*Набор заданий:*
1 – Выпишите отрывок из текста о спектакле «Дети солнца» точно так, как он дан в тексте. Начните со слов «Фотогалерея» и остановитесь после слов «или горькой усмешки.».
2 – Какой актер, согласно тексту о спектакле «Дети солнца», исполняет роль Павла Протасова?

*Текст для чтения:*
******

М.Горький

Дети солнца

Трагикомедия
Режиссёр: Ф. Шишигин
Дети солнца
Премьера
6 ноября 1962 г
Продолжительность
3 часа с двумя антрактами
Сцена
Основная сцена

Фотогалерея

Пресса

Г. Кормушина

Красота лучше, правда – нужнее…

На сцене Ярославского драматического театра имени Ф. Волкова поставлены «Дети солнца» М. Горького.

Постановщик спектакля Ф. Шишигин — ху­дожник большого гражданского темперамента, всег­да тонко чувствующий поэтический строй драма­тического произведения. И эту его работу отличают завершенность, художественная цельность, органич­ный сплав идей и образов пьесы с мыслями режис­сера о современности.

Спектакль смотрится с неослабевающим интере­сом. Режиссером найден точный ритм сценического действия — эмоционально-приподнятый, контрастный по настроению. В нем и праздничность, и напряжен­ная драматичность. Пьеса поставлена в жанре тра­гикомедии. Трагедийный накал одних сцен по за­конам логики самой жизни сменяется эпизодами, полными юмора, иронии или горькой усмешки.

Невольно вспоминаются записи Горького о том, что он, когда писал пьесу, «смеялся». Комический элемент, по его мнению, должен занимать важное место в пьесе, чтобы не только усилить остроту полемики, ироничность, но и поярче показать, как трагичен отрыв интеллигенции от народа.

Спектакль слушаешь так, как можно слушать хо­рошего, умного собеседника. Актеры бережно от­носятся к горьковскому слову, произносят его со вкусом и умением.

В панораме города, с теснящимися зданиями, в багровых отсветах солнца, в смещении перспектив архитектурных линий художник А. Ипполитов пере­дал ощущение ломающихся устоев жизни. Музыка Скрябина прерывистыми аккордами, мелодическими фразами врывается в спектакль. В ней и смятение и поиск... И как-то незаметно возникает атмосфера жизни на рубеже двух эпох.

Спектакль отличается стройностью всех частей, актерским ансамблем. И первую скрипку в этом ансамбле великолепно ведет Григорий Белев в ро­ли Павла Протасова.

******

[Упражнения на интерпретацию диаграмм]
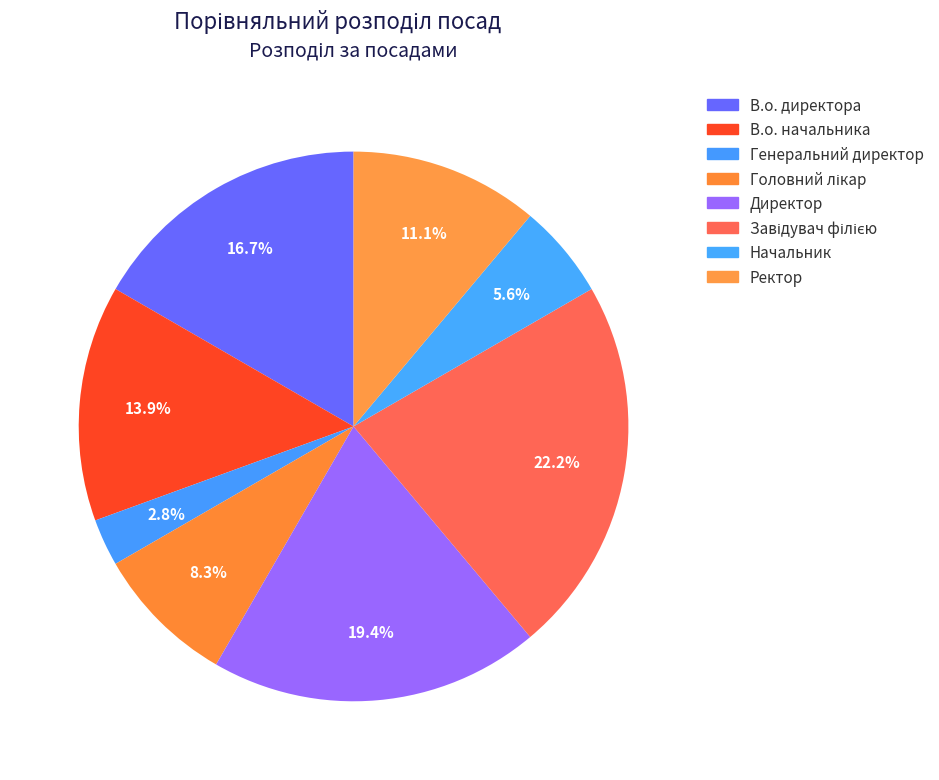

How many segments does this pie chart have?

8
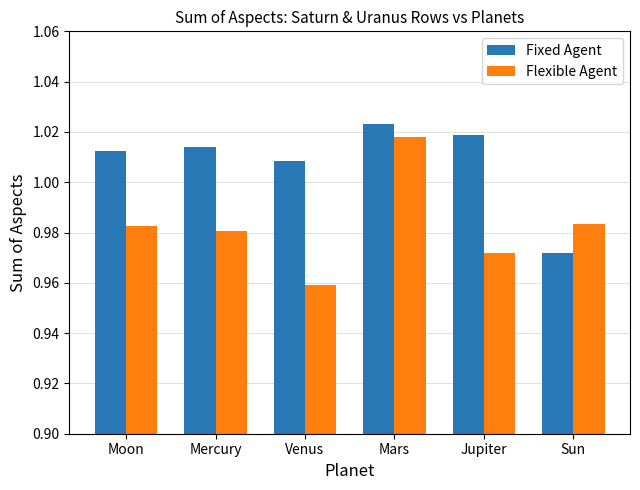

Which label corresponds to the largest value in the chart?

Mars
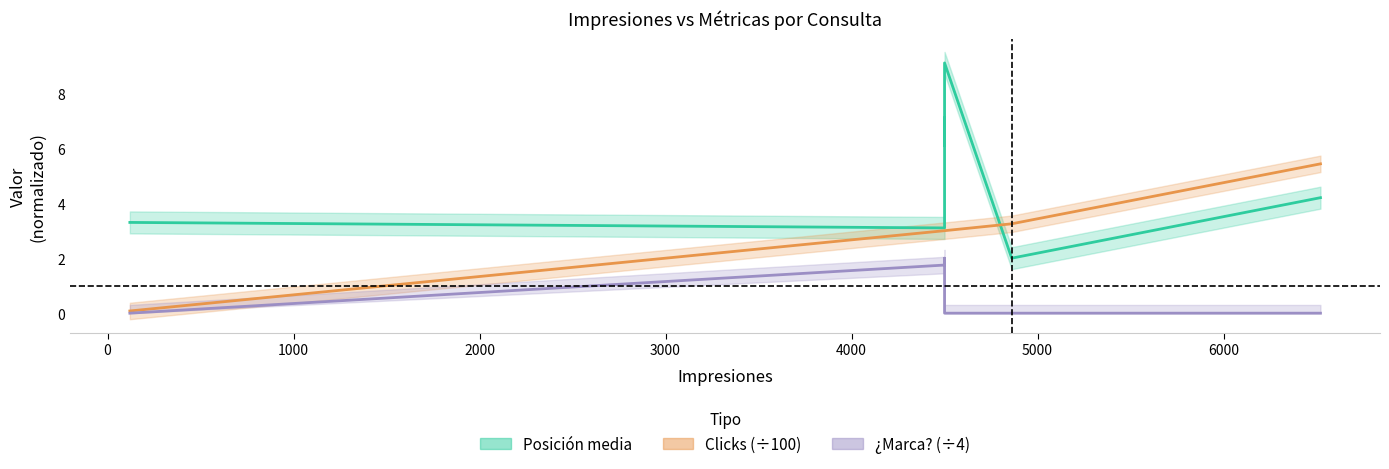

Does the chart display data point markers on the line(s)?

No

******

*Ответы к заданиям:*
1 –
Фотогалерея

Пресса

Г. Кормушина

Красота лучше, правда – нужнее…

На сцене Ярославского драматического театра имени Ф. Волкова поставлены «Дети солнца» М. Горького.

Постановщик спектакля Ф. Шишигин — ху­дожник большого гражданского темперамента, всег­да тонко чувствующий поэтический строй драма­тического произведения. И эту его работу отличают завершенность, художественная цельность, органич­ный сплав идей и образов пьесы с мыслями режис­сера о современности.

Спектакль смотрится с неослабевающим интере­сом. Режиссером найден точный ритм сценического действия — эмоционально-приподнятый, контрастный по настроению. В нем и праздничность, и напряжен­ная драматичность. Пьеса поставлена в жанре тра­гикомедии. Трагедийный накал одних сцен по за­конам логики самой жизни сменяется эпизодами, полными юмора, иронии или горькой усмешки.

2 – Григорий Белев.